Provided passage ::
Marie Laveau I reputedly was born in New Orleans in 1794, the illegitimate daughter of Charles Laveau and Margeurite Carcantel. A mulatto of mixed black, white and Indian race, she was from birth a free woman of color. As a young woman, she was tall and statuesque, with curling black hair, flashing black eyes, reddish skin and “good” features, meaning more white than Negroid. On August 4, 1819 she married Jacques Paris, a quadroon (three-fourths white, one-fourth black) free man of color from Saint-Domingue (now Haiti). They lived in a house in the 1900 block of North Rampart Street that had been given to them by Charles Laveau as part of his daughter’s dowry.

Not long after the marriage, Paris disappeared, perhaps returning to his homeland. Marie began calling herself the Widow Paris, and supported herself by working as a hairdresser to the wealthy white and Creole women of New Orleans. Her clients confided their most intimate secrets to Marie, about their husbands, their lovers, their estates, their husbands’ mistresses, their business affairs, their fears of insanity and of anyone discovering a strain of Negro blood in their ancestry. At this time, Marie also was likely involved in voodoo activities, for she took careful note of these confessions, and later used them to strengthen her powers as voodoo queen. About five years after Paris’s disappearance, his death was reported, but there is no certification of burial.

1920 painting of Marie Laveau by Frank Schneider, based on an 1835 painting by George Catlin.
1920 painting of Marie Laveau by Frank Schneider, based on an 1835 painting by George Catlin.

Around 1826, Marie became the lover of Louis Christophe Duminy de Glapion, another quadroon from Saint- Domingue, who lived with her on North Rampart until his death in June 1855. They never married, but they produced 15 children. After establishing her relationship with Duminy de Glapion, Marie gave up hairdressing and began to devote all her energies to becoming the supreme voodoo queen of New Orleans.

The voodoo practiced by black African slaves was a mixture of African and Caribbean rites. The rites were held in secret deep in the bayous. Stories circulated that they involved worship of a snake called Zombi, orgiastic dancing, drinking and lovemaking. Nearly a third of the worshippers were whites who sought magical power for their own ends.

Entries shown ::
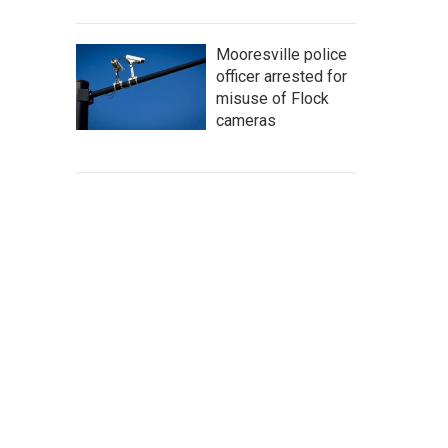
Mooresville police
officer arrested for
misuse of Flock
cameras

==

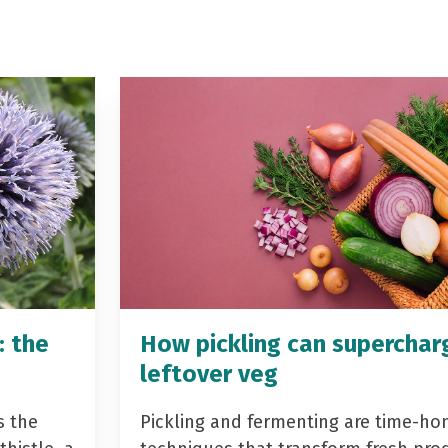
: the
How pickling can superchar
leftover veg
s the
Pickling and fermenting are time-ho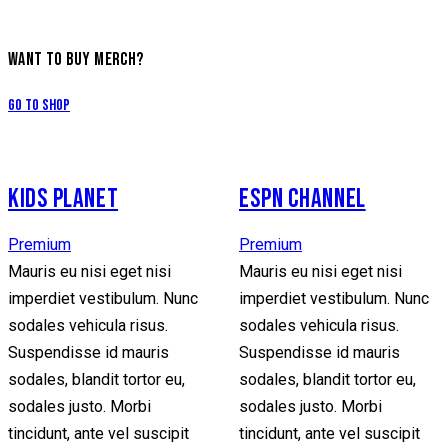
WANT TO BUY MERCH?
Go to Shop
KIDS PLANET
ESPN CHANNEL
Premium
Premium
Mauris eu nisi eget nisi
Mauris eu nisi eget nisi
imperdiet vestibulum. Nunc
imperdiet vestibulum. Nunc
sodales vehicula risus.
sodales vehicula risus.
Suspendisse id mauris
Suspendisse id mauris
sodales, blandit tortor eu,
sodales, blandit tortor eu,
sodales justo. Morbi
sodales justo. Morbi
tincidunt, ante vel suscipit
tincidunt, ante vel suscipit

Activities ::
[A] In the Marie Laveau passage, how did Marie support herself after Paris disappeared?
[B] Print the stretch of the Marie Laveau passage from "Not long after" through "certification of burial.", word for word.

List of solutions ::
[A] She worked as a hairdresser to the wealthy white and Creole women of New Orleans.

[B]
Not long after the marriage, Paris disappeared, perhaps returning to his homeland. Marie began calling herself the Widow Paris, and supported herself by working as a hairdresser to the wealthy white and Creole women of New Orleans. Her clients confided their most intimate secrets to Marie, about their husbands, their lovers, their estates, their husbands’ mistresses, their business affairs, their fears of insanity and of anyone discovering a strain of Negro blood in their ancestry. At this time, Marie also was likely involved in voodoo activities, for she took careful note of these confessions, and later used them to strengthen her powers as voodoo queen. About five years after Paris’s disappearance, his death was reported, but there is no certification of burial.